Excerpt:
* * * *
If there are parallel segments in the problem, it is worth considering the homotheties that map one segment onto the other, and reflecting further points through them.
If two circles pass through a common point, an interesting point may be their second intersection. It produces at least a radical axis.
Sometimes it suffices to intersect suitable lines, or a suitable line and circle. There can be several reasons for doing so — for example, an isosceles triangle or a cyclic quadrilateral may emerge.

This list is far from complete, but it should suffice for the next 24 problems. In general, when adding points to the picture, the sky is the limit.

5Problems

The following problems are of roughly four types:

The key step is adding the right point; the rest is easy.
The addition is relatively straightforward, but finishing the problem requires some work.
Before adding a point one must investigate the situation, which then inspires the addition.
Same as above, but even after such an addition it is not easy.

5.1Standard problems

The following problems are roughly ordered by difficulty and use roughly speaking standard tricks.

Problem 1

A pentagon $ABCDE$ has all interior angles equal. Prove that the perpendicular bisector of $AB$ , the perpendicular bisector of $CD$ , and the bisector of angle $DEA$ meet at a single point.

1Hint

A problem about five points — what more could one ask for? Paradoxically it cannot be done without adding points. The equal angles ought to suggest something.

2Hint

The equal angles can be used by intersecting suitable pairs of extended sides, producing isosceles triangles. The perpendicular bisectors of sides suddenly have a completely different meaning.
* * * *
Input data:

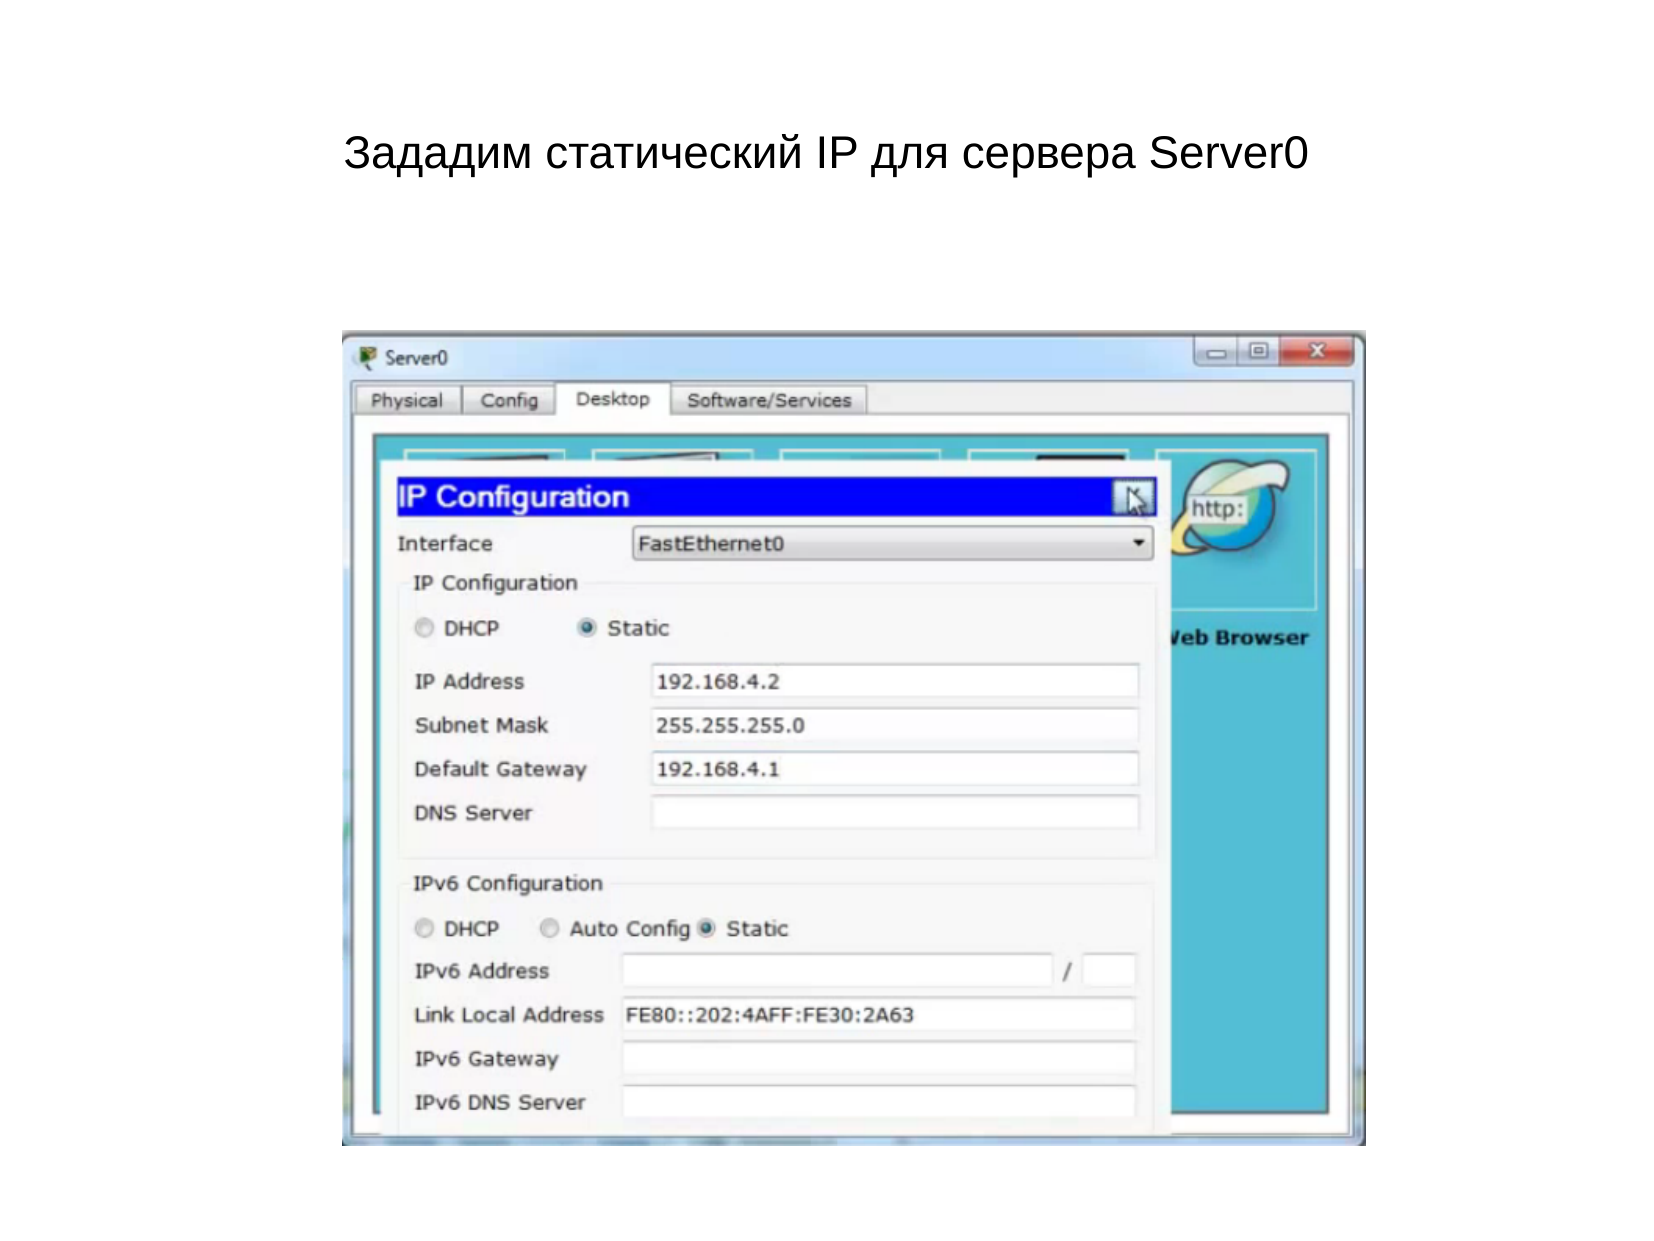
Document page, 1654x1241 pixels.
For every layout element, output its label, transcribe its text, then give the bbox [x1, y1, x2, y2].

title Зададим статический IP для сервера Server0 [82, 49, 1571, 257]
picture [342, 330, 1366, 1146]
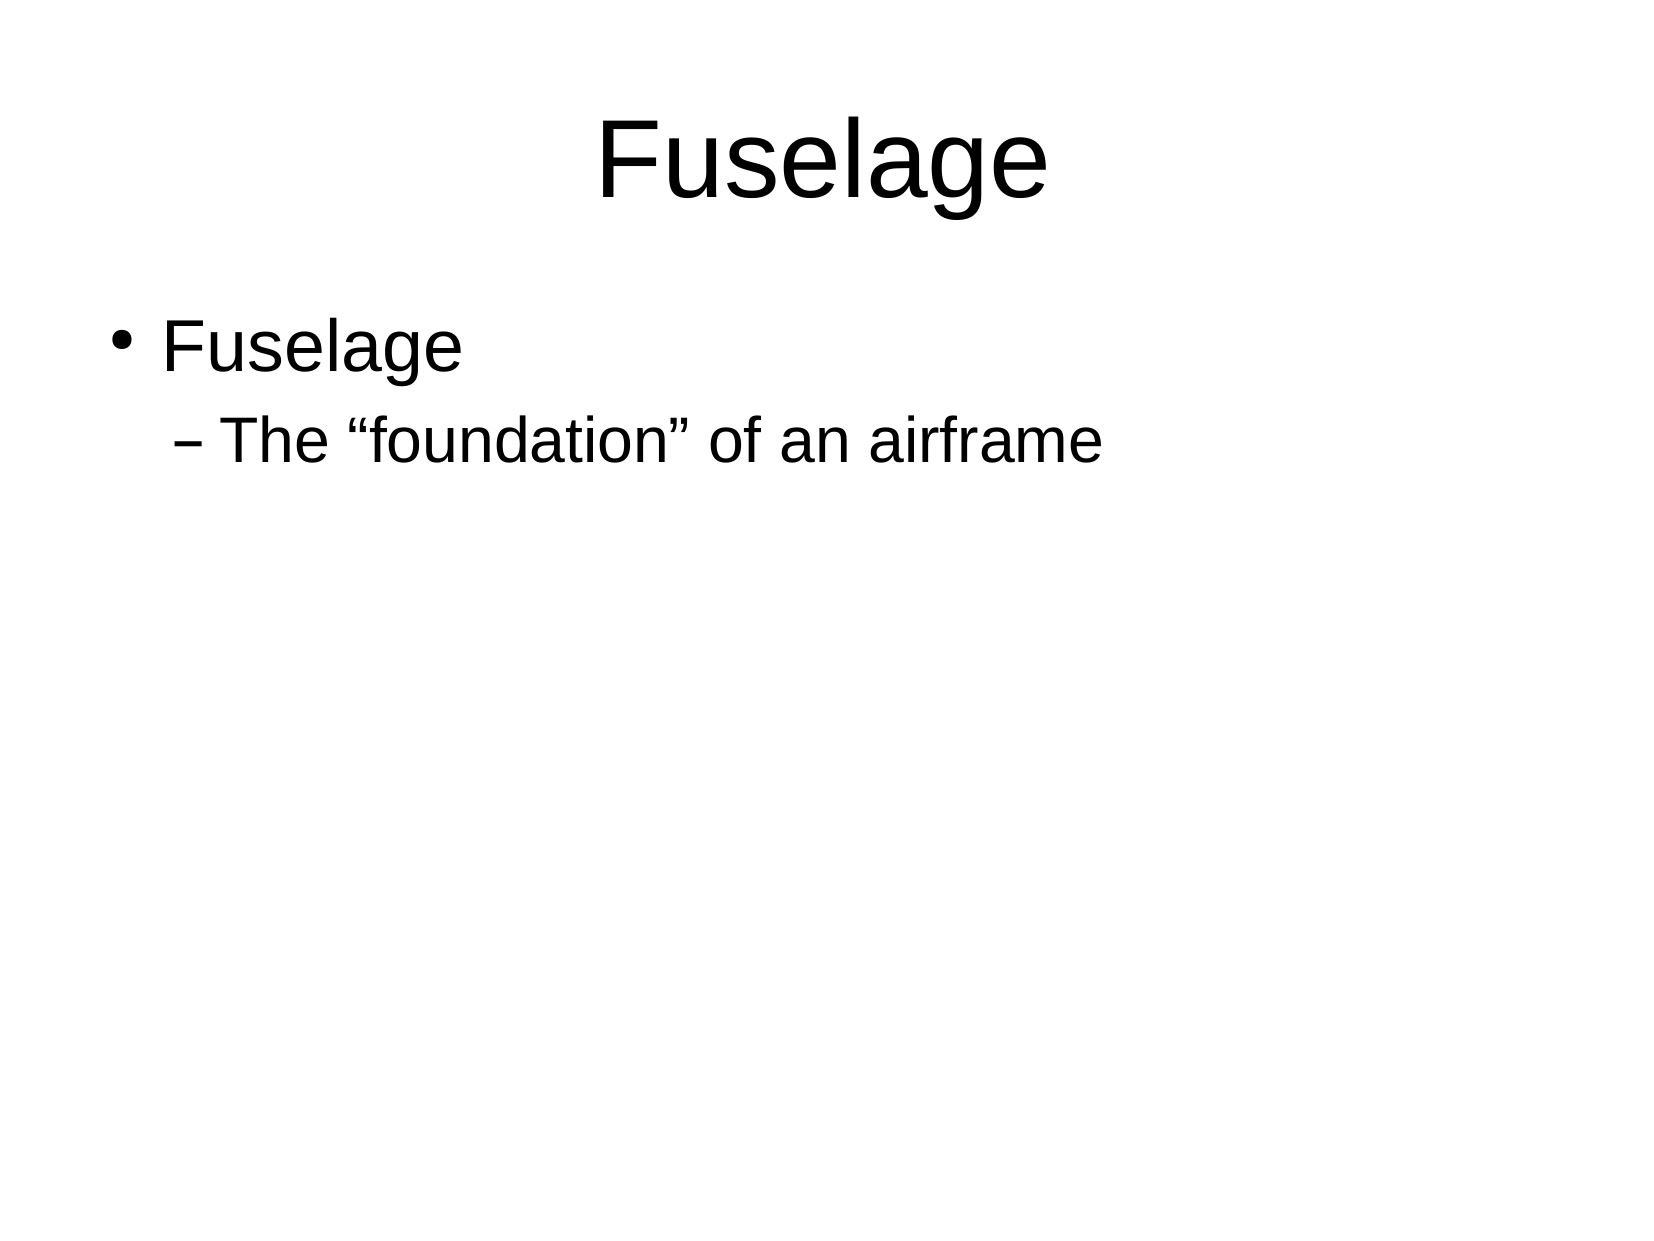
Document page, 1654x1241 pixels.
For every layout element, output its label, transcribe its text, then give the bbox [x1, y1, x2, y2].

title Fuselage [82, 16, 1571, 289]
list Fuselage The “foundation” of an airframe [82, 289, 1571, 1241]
* * * *
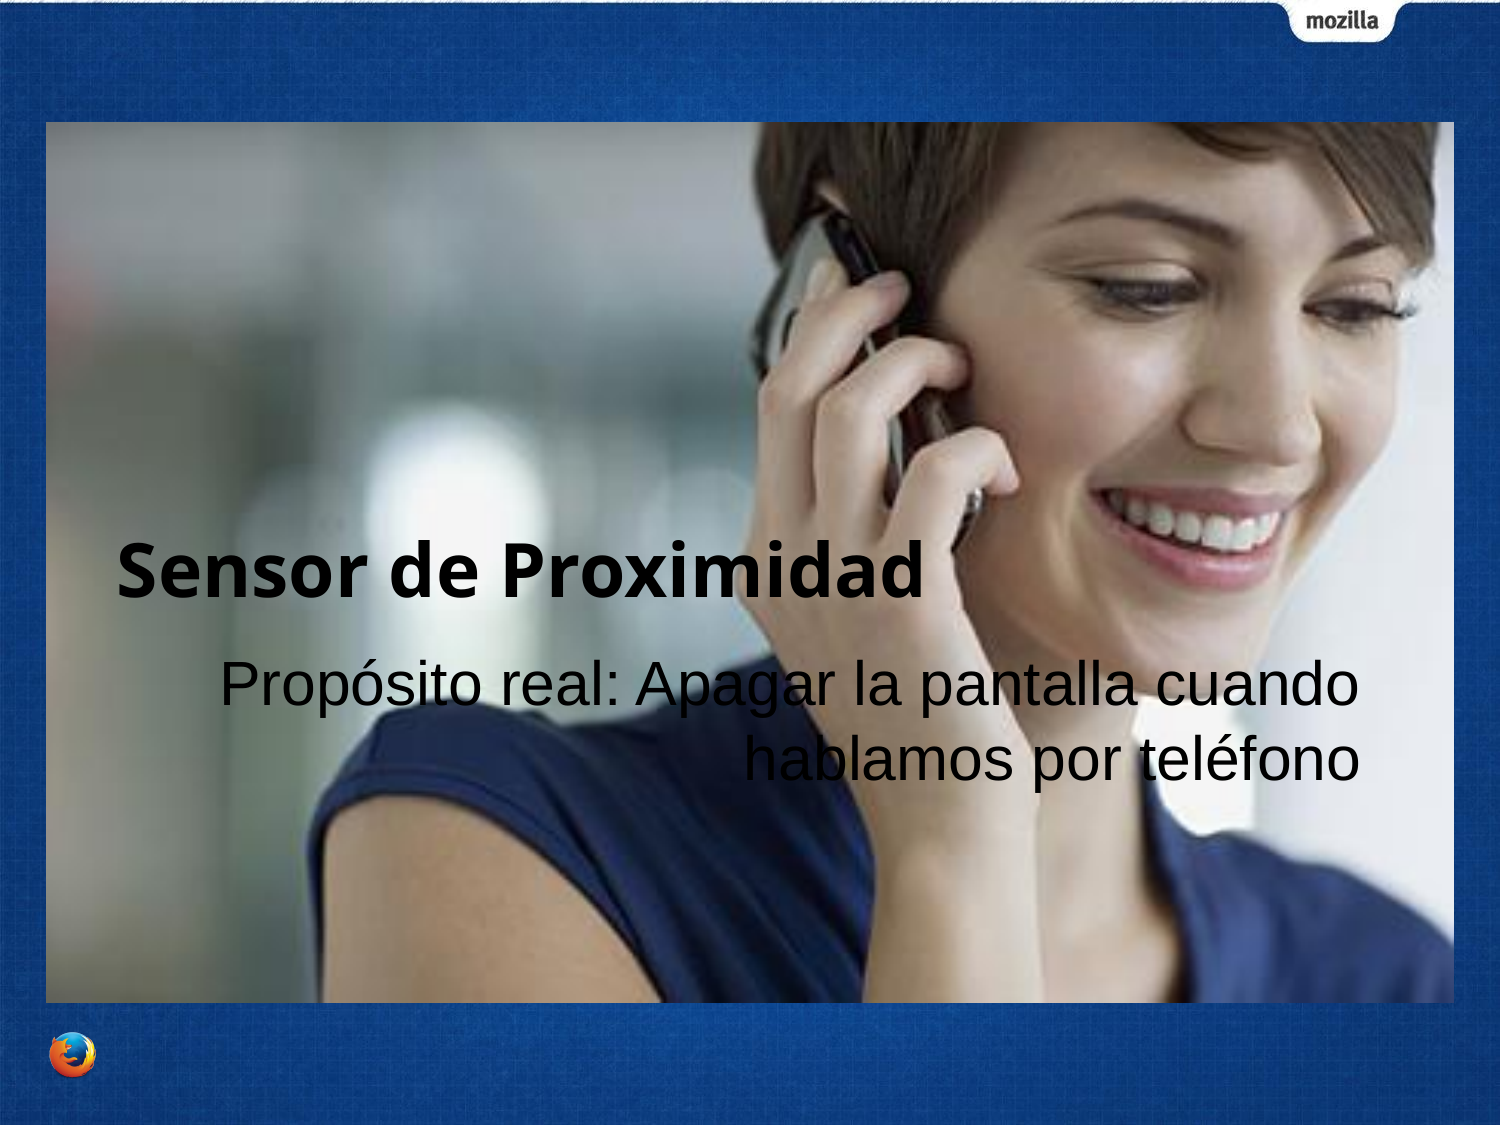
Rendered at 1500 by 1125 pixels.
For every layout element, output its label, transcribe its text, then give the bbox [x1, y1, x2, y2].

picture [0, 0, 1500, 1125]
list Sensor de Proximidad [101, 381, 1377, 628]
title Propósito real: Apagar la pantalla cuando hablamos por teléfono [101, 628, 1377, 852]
* * * *
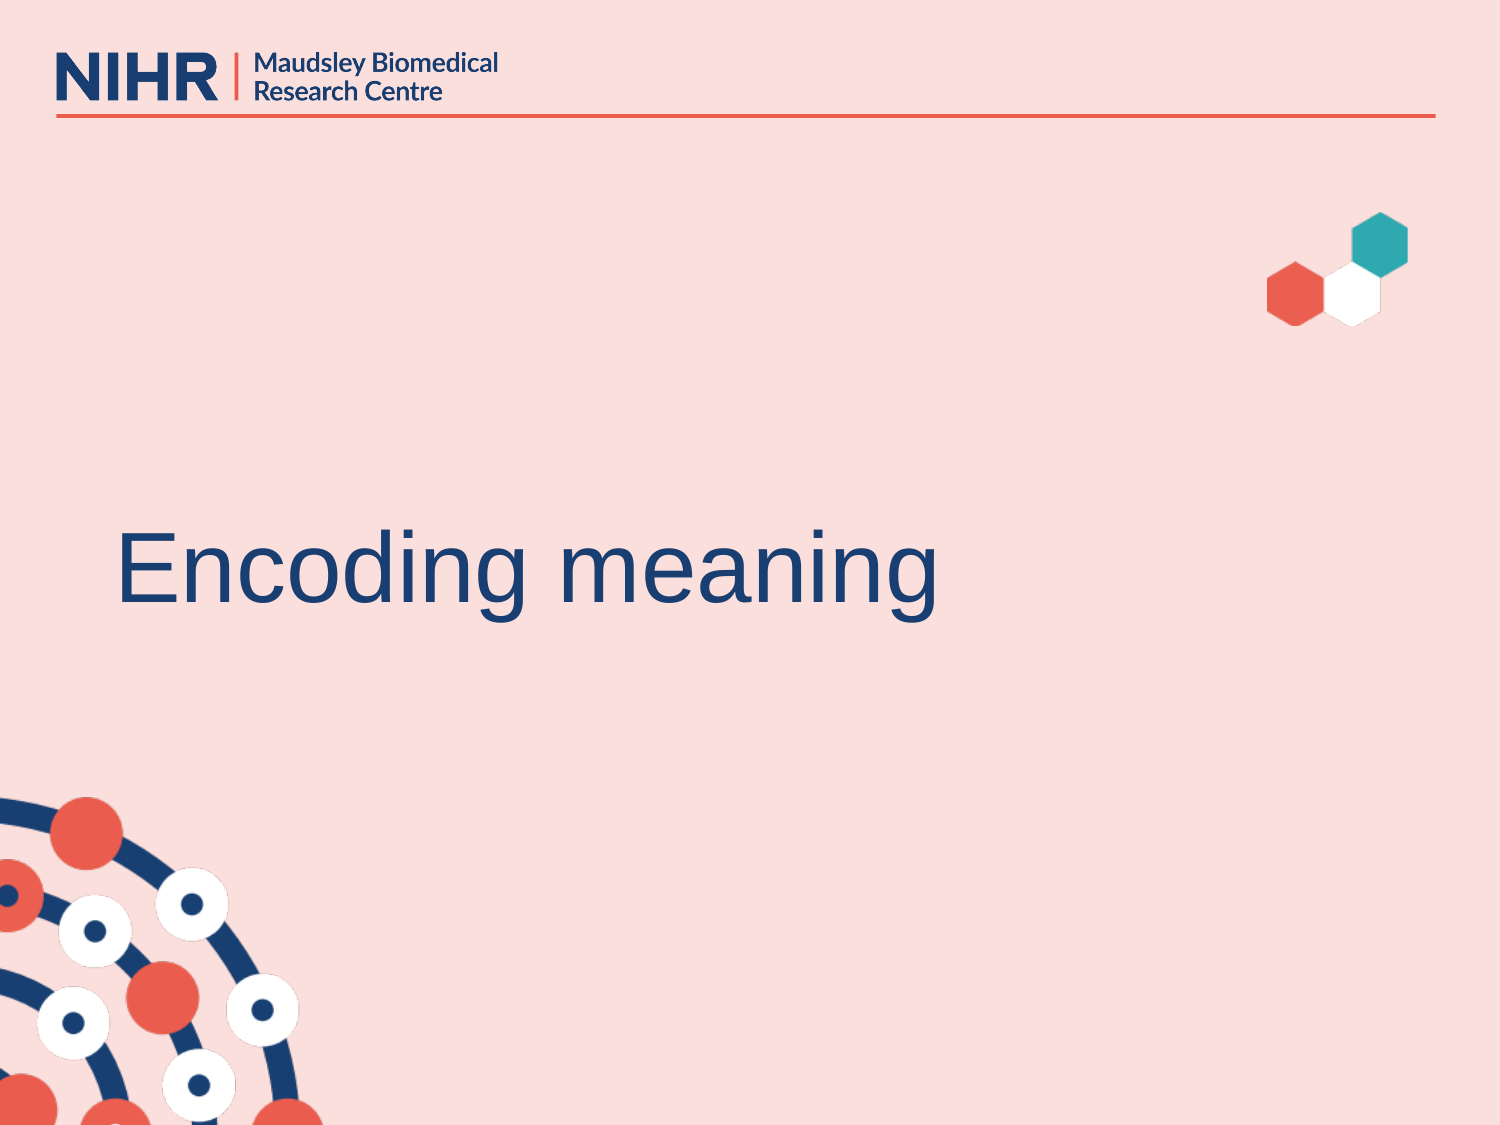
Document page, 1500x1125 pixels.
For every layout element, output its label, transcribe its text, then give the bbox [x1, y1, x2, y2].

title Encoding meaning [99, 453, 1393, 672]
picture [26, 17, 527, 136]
* * * *
Work instructions:
1. According to the excerpt on adding points in geometry problems, how many upcoming problems should its list of techniques suffice for?
2. Lay out the records from the line with "Rendered at 1500 by 1125 pixels." to the line with "title Propósito real: Apagar" as a Markdown table with columns Row and Line, numbering each row and leaving out blank lines.
These records are unrelated to the geometry excerpt.

Task-by-task answers:
1. The next 24 problems.

2.
| Row | Line |
|---|---|
| 1 | Rendered at 1500 by 1125 pixels. |
| 2 | For every layout element, output its label, transcribe its text, then give the bbox [x1, y1, x2, y2]. |
| 3 | picture [0, 0, 1500, 1125] |
| 4 | list Sensor de Proximidad [101, 381, 1377, 628] |
| 5 | title Propósito real: Apagar la pantalla cuando hablamos por teléfono [101, 628, 1377, 852] |